When NOT to microneedle

This is the most important section to read before starting:

• Active scarring alopecia (FFA, LPP, CCCA, dissecting cellulitis). Microneedling can accelerate the inflammatory process and make outcomes worse. If you have any redness, scaling, itching, or pain on the scalp, get a dermatologist’s diagnosis before microneedling.
• Active alopecia areata. Physical trauma can trigger or worsen AA in genetically susceptible individuals (the Koebner phenomenon). Don’t use microneedling if you have AA.
• Active scalp infection. Folliculitis, fungal infections, herpes simplex outbreaks. Treat the infection first.
• Bleeding disorders or anticoagulants. Discuss with your prescribing doctor first.
• Recent isotretinoin (Accutane) use within the last 6 months. Increased scarring risk.
• Keloid-prone skin. Increased risk of abnormal scarring.

When to see a dermatologist

• Anything other than classic, gradually-progressing androgenetic alopecia. See our types of hair loss guide and diagnostic guide, since microneedling can hurt rather than help in many non-AGA conditions.
• If you’ve been microneedling consistently for 6+ months alongside minoxidil with no visible improvement.
• If you experience signs of infection, persistent redness, or unusual scarring after rolling.
• If you’re considering combining microneedling with PRP, oral medications, or other in-office procedures, where coordination matters.

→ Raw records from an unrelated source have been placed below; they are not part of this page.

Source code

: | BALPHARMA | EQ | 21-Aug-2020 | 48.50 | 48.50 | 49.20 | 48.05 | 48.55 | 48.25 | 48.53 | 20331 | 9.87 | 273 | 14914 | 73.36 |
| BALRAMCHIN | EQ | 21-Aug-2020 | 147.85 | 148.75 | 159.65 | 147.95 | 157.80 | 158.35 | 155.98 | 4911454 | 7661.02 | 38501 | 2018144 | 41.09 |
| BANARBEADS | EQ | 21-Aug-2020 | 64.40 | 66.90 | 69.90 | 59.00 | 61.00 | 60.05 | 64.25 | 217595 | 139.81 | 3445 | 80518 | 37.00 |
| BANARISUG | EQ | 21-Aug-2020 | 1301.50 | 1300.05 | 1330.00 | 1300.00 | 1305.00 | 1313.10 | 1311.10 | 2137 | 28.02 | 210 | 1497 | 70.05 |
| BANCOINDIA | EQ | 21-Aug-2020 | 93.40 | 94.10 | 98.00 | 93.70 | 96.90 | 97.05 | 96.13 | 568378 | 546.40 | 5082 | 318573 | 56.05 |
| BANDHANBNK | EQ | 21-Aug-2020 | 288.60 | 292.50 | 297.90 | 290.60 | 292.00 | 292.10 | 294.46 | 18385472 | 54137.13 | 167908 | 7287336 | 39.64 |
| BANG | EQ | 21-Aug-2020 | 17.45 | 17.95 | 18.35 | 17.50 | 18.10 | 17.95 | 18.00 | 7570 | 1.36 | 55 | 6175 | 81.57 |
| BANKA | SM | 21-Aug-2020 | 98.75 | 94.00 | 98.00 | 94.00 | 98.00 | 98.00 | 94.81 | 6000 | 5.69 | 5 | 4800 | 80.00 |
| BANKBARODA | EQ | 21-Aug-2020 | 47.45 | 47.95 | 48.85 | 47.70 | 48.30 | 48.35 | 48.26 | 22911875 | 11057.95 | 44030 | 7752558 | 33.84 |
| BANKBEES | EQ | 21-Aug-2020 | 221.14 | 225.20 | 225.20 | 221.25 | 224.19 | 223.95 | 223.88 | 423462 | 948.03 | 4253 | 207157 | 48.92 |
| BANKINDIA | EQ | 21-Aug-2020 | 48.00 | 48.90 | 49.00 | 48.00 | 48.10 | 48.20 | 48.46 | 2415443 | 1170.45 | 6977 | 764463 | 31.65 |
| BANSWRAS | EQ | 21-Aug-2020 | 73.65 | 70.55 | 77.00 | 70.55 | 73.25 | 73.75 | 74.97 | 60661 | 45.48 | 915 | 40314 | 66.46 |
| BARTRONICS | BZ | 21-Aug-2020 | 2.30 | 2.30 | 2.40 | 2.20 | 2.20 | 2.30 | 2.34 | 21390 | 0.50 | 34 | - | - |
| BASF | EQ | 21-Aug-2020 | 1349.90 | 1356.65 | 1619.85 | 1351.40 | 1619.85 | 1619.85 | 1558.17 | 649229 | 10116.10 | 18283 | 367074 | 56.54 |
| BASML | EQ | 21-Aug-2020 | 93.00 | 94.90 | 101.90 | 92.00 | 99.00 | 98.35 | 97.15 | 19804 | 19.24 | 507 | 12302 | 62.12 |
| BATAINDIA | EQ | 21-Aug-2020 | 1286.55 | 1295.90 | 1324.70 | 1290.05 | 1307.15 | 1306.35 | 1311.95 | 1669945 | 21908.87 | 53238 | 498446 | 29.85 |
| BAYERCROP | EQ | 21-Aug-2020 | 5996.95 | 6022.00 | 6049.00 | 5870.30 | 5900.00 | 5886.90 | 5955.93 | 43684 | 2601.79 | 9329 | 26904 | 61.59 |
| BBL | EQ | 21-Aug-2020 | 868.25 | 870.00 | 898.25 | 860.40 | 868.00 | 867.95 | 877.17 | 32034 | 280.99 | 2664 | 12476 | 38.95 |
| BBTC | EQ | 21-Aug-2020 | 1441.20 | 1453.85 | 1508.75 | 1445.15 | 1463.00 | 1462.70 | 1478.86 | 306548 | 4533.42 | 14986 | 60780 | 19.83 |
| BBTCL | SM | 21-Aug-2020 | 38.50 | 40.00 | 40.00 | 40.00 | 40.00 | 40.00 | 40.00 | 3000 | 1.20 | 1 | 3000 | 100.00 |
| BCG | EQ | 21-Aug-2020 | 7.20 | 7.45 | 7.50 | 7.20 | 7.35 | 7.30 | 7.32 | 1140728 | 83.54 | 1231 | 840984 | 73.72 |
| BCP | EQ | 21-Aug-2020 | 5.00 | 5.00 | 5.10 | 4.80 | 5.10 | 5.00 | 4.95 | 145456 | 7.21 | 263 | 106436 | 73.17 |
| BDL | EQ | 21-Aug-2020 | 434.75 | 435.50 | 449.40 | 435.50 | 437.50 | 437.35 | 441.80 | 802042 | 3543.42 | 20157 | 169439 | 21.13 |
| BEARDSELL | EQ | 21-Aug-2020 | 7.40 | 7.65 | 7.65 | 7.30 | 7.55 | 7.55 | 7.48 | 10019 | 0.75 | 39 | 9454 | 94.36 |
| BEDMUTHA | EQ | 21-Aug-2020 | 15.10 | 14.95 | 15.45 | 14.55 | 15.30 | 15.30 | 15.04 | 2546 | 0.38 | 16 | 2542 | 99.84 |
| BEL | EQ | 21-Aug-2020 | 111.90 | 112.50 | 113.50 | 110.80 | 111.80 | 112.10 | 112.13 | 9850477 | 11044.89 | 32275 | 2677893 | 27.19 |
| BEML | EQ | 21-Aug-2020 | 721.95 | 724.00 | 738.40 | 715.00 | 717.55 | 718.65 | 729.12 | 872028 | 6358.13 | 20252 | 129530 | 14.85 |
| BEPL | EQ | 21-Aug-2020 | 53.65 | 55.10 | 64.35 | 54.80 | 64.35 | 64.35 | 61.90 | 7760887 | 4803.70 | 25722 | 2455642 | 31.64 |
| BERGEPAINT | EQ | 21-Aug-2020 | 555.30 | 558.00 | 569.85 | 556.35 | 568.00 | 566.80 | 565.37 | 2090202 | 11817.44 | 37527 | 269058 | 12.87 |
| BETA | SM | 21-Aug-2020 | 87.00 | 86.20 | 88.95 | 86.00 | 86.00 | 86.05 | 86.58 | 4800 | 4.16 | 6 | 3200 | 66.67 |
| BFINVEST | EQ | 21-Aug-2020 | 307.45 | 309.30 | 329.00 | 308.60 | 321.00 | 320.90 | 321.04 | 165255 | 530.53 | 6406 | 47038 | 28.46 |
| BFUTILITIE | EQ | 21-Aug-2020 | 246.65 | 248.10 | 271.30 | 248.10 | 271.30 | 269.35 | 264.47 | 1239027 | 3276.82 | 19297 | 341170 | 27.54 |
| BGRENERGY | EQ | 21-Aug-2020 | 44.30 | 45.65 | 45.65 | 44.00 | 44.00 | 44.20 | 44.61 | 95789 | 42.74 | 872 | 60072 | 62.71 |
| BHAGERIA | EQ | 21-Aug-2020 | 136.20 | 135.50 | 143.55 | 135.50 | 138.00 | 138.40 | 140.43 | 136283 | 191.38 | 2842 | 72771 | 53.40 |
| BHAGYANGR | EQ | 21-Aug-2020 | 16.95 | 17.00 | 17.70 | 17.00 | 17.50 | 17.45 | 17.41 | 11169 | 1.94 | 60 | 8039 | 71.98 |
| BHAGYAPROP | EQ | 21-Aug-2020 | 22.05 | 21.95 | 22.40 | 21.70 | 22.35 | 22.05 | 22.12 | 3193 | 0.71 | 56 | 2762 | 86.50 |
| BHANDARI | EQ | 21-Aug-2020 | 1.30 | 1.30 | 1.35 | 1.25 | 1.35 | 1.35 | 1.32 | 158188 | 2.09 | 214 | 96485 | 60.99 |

What this article doesn’t cover

We’ve focused on microneedling for androgenetic alopecia in adults. We’ve left out detailed coverage of microneedling for alopecia areata (mostly contraindicated), scarring alopecias (contraindicated), and paediatric use (not enough evidence). PRP is covered separately in its own guide. The combination of microneedling with low-level laser therapy or other devices is also out of scope here.

If you’re considering microneedling and you’re not sure your diagnosis is AGA, talk to a dermatologist before starting. Getting the diagnosis right is the difference between a useful adjunct treatment and one that worsens an underlying condition. Anything in this article is general education, not personal medical advice.